Album
yang menyimpan kenangan 2016 sudah kututup, dan kuletakan pada rak kosong dari
almari diri. Pahit manisnya biarlah ia kembali pada kekosongan, barangkali
tahun ini yang masih menjadi kekosongan bagi kita akan menghadirkan kembali, si
manis, pun si pahit dalam rupanya yang tersendiri. Tergantung bagaimana
perilaku yang mau kita bawa untuk tahun ini. Apa yang tertulis saat ini, apakah
akan disalin ulang, atau dihapus, atau menuliskan yang baru?
Bagiku,
saat ini adalah titik awal untuk melampaui diriku di tahun 2016. Upaya itu mula-mula
dengan kembali pada diri yang saat ini berjumpa dengan tunas 2k17. Lebih luas
lagi, kembali pada diri itu adalah dengan menyadari bagaimana aku melihat si
tunas tahun. Apakah ia mula-mula tumbuh di atas tanah gersang, tanah
berpolutan, atau mungkin pasir pantai.
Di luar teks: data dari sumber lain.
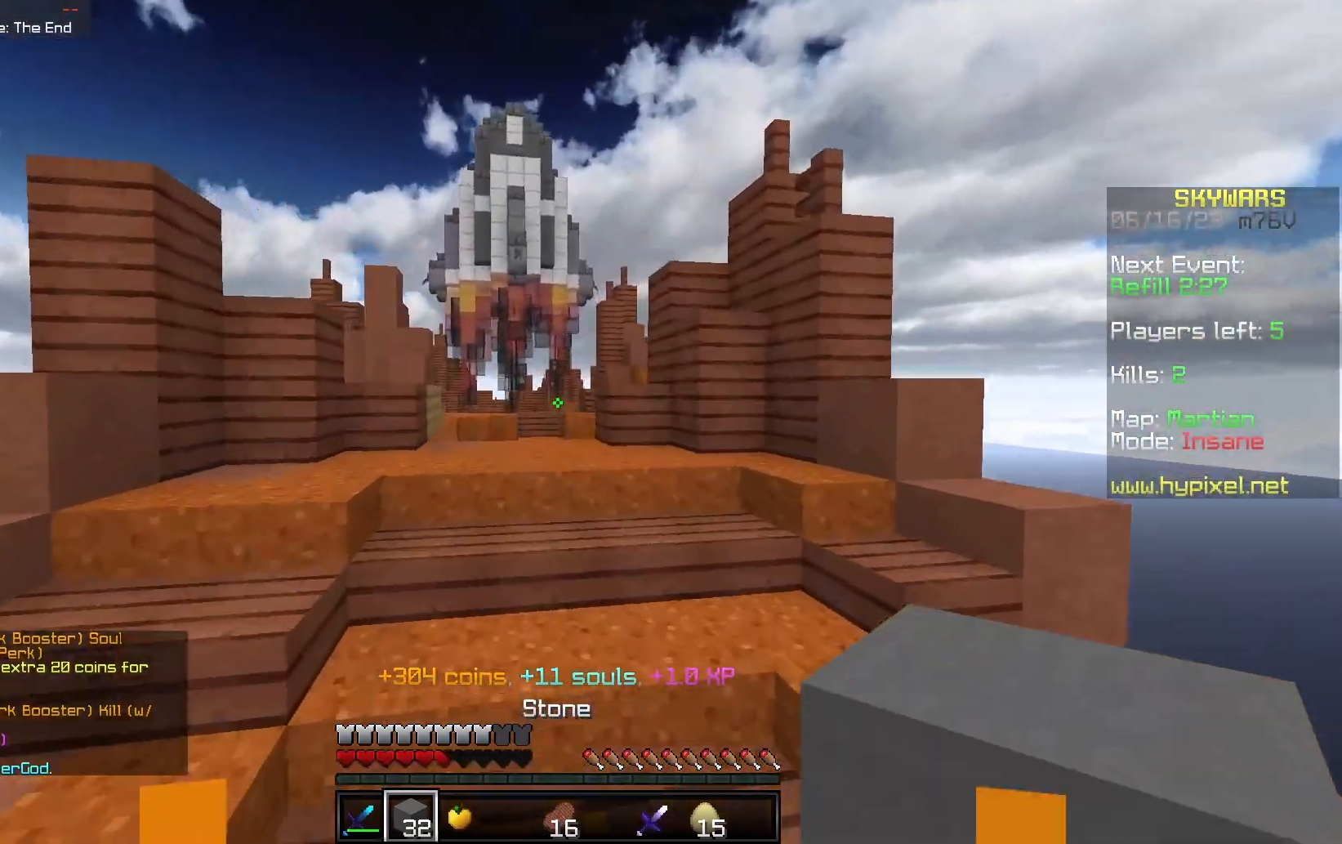
{"keys": ["w"], "mouse": [], "events": [[83, "space", "up"]]}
Semua itu kembali pada persepsi
masing-masing. Tapi aku memilih untuk melihatnya pada sebagai ia yang tumbuh di
atas batu-batu kerikil dan batu sungai.
Selanjutnya,
tunas apakah itu? Bonsai, itulah dia, si kerdil yang kelak diselimuti lumut dan
bertudung ala rerimbunan daun pohon
beringin. Ia memang kecil, tetapi bukan berarti aku melihat diriku sebagai yang
kerdil, tapi sisi keindahannya, dan daya untuk tetap tumbuh.
Soal
daya tahan untuk tetap tumbuh, tak lepas dari misteri dan kekosongan saat 2017
menghampiri. Bebatuan sebagai media tanam si tunas adalah tanda dari absennya
suatu unsur, kemudian menyisakan ruang kosong yang tentunya adalah pintu masuk
pada potensi tersendiri. Potensi untuk menulis dan berbagai hal untuk
dituliskan.
Aku
sadar bahwa ini akan terdengar pesimis, aku menulis untuk menemukan keindahan,
meskipun aku akan tetap kecil dan keindahan itu tak tampak, tapi itulah salah
satu cara bagaimana daya tahan dibangun. Maka bertambahlah sisi dari keindahan,
pun sisi lain untuk dituliskan. Pada akhirnya, dengan daya tahan yang membangun
keindahan itu, si bonsai menjadi berharga mahal.
Sampai
di sini, jawabanku adalah, aku menulis sebagai perwujudan dari sikapku dalam
menatap masa depan, kemisteriusannya menyimpan kejutan, kepahitan yang
barangkali berujung pada ‘membonsaikan diri’. Kemungkinan itu perlu diterima,
lalu ditanggapi dengan daya tahan, dan capailah keindahan yang menunjukan
bagaimana seni menjalani hidup.
Aku
menulis untuk membagikan seni tersebut. Lewat dangkalnya keseharian dan dunia
pribadiku. Tapi berusaha menyingkap makna terdalam, akar lembut pohon bonsai di
antara keras batu yang menyembunyikannya. Dan sebagaimana bonsai itu, selama ia
tetap tumbuh di atas medan batu, ia berjuang melampaui dirinya yang di mata
sebagian orang memancarkan keindahan.